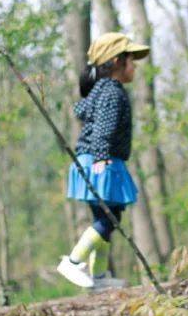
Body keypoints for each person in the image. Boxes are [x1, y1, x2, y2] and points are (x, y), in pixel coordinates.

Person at [57, 33, 149, 288]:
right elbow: (103, 129)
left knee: (107, 218)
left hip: (95, 158)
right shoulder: (112, 93)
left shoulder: (100, 90)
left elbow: (84, 113)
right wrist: (101, 158)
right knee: (109, 218)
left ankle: (98, 278)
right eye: (132, 60)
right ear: (117, 61)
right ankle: (73, 262)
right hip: (101, 159)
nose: (135, 66)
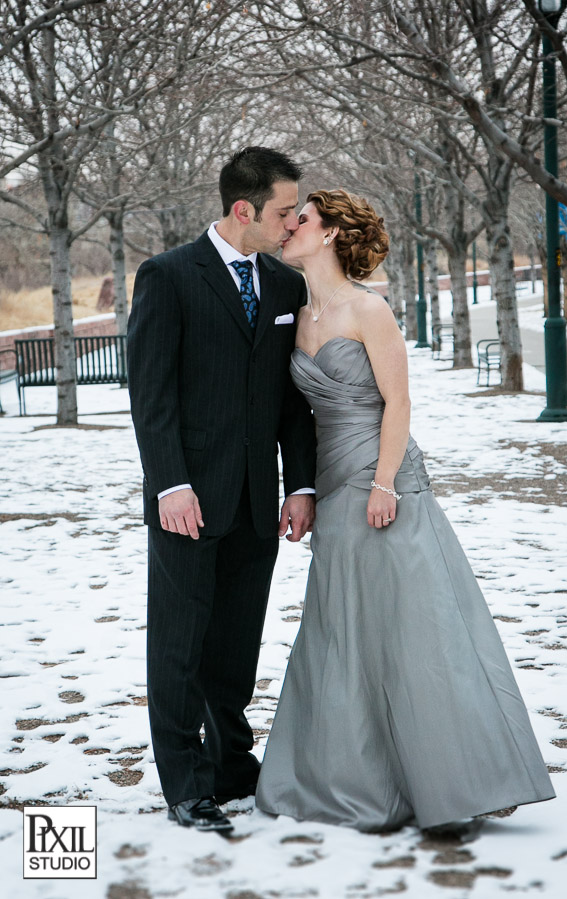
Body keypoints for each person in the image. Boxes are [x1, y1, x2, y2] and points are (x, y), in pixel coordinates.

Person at [255, 189, 556, 833]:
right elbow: (297, 419)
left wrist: (385, 483)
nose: (288, 228)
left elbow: (399, 403)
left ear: (331, 233)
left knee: (414, 629)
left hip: (384, 480)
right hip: (332, 485)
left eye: (300, 219)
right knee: (344, 627)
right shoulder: (298, 314)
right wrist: (302, 487)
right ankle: (357, 777)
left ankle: (449, 782)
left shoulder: (370, 309)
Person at [127, 147, 317, 835]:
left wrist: (300, 484)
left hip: (256, 503)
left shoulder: (285, 287)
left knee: (235, 646)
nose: (293, 222)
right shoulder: (168, 276)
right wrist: (169, 484)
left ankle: (233, 765)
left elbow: (293, 405)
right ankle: (185, 782)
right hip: (186, 500)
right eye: (283, 211)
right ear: (244, 210)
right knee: (179, 646)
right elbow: (151, 396)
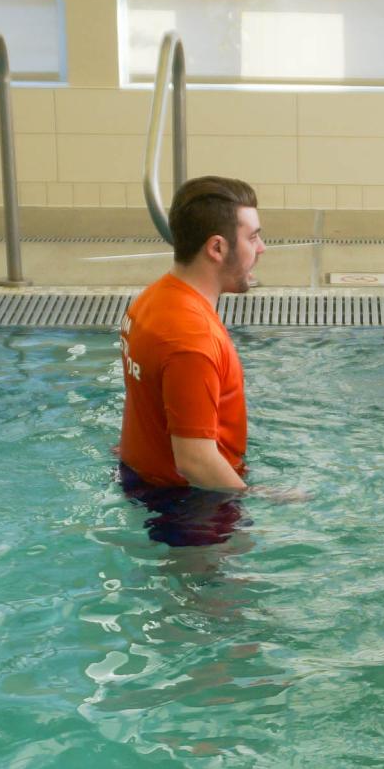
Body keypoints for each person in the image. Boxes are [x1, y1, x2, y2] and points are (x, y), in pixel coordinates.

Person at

════════

• Aim of the task:
From the line that contains "left shoulder: (370, 309)" through the last line of the entries, transcribe every line exactly, leaving out the pictures.

• Solution to the exercise:
left shoulder: (370, 309)
Person at [127, 147, 317, 835]:
left wrist: (300, 484)
left hip: (256, 503)
left shoulder: (285, 287)
left knee: (235, 646)
nose: (293, 222)
right shoulder: (168, 276)
right wrist: (169, 484)
left ankle: (233, 765)
left elbow: (293, 405)
right ankle: (185, 782)
right hip: (186, 500)
right eye: (283, 211)
right ear: (244, 210)
right knee: (179, 646)
right elbow: (151, 396)
Body keypoints for each person in the image. Boxes are [x1, y1, x2, y2] and points are (x, y), in pixel coordinates.

Person at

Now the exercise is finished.